> Description of the task:
Your answer must be an exact copy of the data, without any pictures.

> Input data:
※ ※ ※

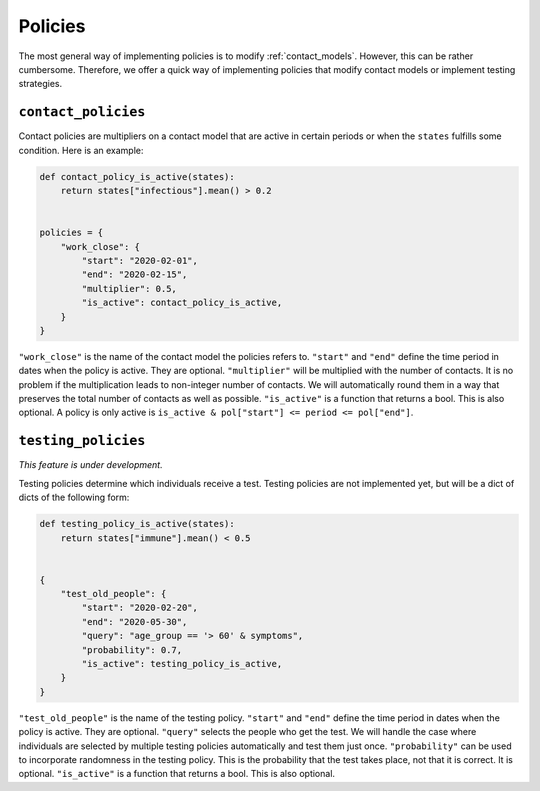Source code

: .. _policies:

========
Policies
========

The most general way of implementing policies is to modify :ref:`contact_models`.
However, this can be rather cumbersome. Therefore, we offer a quick way of implementing
policies that modify contact models or implement testing strategies.


``contact_policies``
--------------------

Contact policies are multipliers on a contact model that are active in certain periods
or when the ``states`` fulfills some condition. Here is an example:

.. code-block:: python

    def contact_policy_is_active(states):
        return states["infectious"].mean() > 0.2


    policies = {
        "work_close": {
            "start": "2020-02-01",
            "end": "2020-02-15",
            "multiplier": 0.5,
            "is_active": contact_policy_is_active,
        }
    }


``"work_close"`` is the name of the contact model the policies refers to. ``"start"``
and ``"end"`` define the time period in dates when the policy is active. They are
optional. ``"multiplier"`` will be multiplied with the number of contacts. It is no
problem if the multiplication leads to non-integer number of contacts. We will
automatically round them in a way that preserves the total number of contacts as well as
possible. ``"is_active"`` is a function that returns a bool. This is also optional. A
policy is only active is ``is_active & pol["start"] <= period <= pol["end"]``.


``testing_policies``
--------------------

*This feature is under development.*

Testing policies determine which individuals receive a test. Testing policies are not
implemented yet, but will be a dict of dicts of the following form:

.. code-block:: python

    def testing_policy_is_active(states):
        return states["immune"].mean() < 0.5


    {
        "test_old_people": {
            "start": "2020-02-20",
            "end": "2020-05-30",
            "query": "age_group == '> 60' & symptoms",
            "probability": 0.7,
            "is_active": testing_policy_is_active,
        }
    }


``"test_old_people"`` is the name of the testing policy. ``"start"`` and ``"end"``
define the time period in dates when the policy is active. They are optional.
``"query"`` selects the people who get the test. We will handle the case where
individuals are selected by multiple testing policies automatically and test them just
once. ``"probability"`` can be used to incorporate randomness in the testing policy.
This is the probability that the test takes place, not that it is correct. It is
optional. ``"is_active"`` is a function that returns a bool. This is also optional.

※ ※ ※

> Solution:
Source code

: .. _policies:

========
Policies
========

The most general way of implementing policies is to modify :ref:`contact_models`.
However, this can be rather cumbersome. Therefore, we offer a quick way of implementing
policies that modify contact models or implement testing strategies.


``contact_policies``
--------------------

Contact policies are multipliers on a contact model that are active in certain periods
or when the ``states`` fulfills some condition. Here is an example:

.. code-block:: python

    def contact_policy_is_active(states):
        return states["infectious"].mean() > 0.2


    policies = {
        "work_close": {
            "start": "2020-02-01",
            "end": "2020-02-15",
            "multiplier": 0.5,
            "is_active": contact_policy_is_active,
        }
    }


``"work_close"`` is the name of the contact model the policies refers to. ``"start"``
and ``"end"`` define the time period in dates when the policy is active. They are
optional. ``"multiplier"`` will be multiplied with the number of contacts. It is no
problem if the multiplication leads to non-integer number of contacts. We will
automatically round them in a way that preserves the total number of contacts as well as
possible. ``"is_active"`` is a function that returns a bool. This is also optional. A
policy is only active is ``is_active & pol["start"] <= period <= pol["end"]``.


``testing_policies``
--------------------

*This feature is under development.*

Testing policies determine which individuals receive a test. Testing policies are not
implemented yet, but will be a dict of dicts of the following form:

.. code-block:: python

    def testing_policy_is_active(states):
        return states["immune"].mean() < 0.5


    {
        "test_old_people": {
            "start": "2020-02-20",
            "end": "2020-05-30",
            "query": "age_group == '> 60' & symptoms",
            "probability": 0.7,
            "is_active": testing_policy_is_active,
        }
    }


``"test_old_people"`` is the name of the testing policy. ``"start"`` and ``"end"``
define the time period in dates when the policy is active. They are optional.
``"query"`` selects the people who get the test. We will handle the case where
individuals are selected by multiple testing policies automatically and test them just
once. ``"probability"`` can be used to incorporate randomness in the testing policy.
This is the probability that the test takes place, not that it is correct. It is
optional. ``"is_active"`` is a function that returns a bool. This is also optional.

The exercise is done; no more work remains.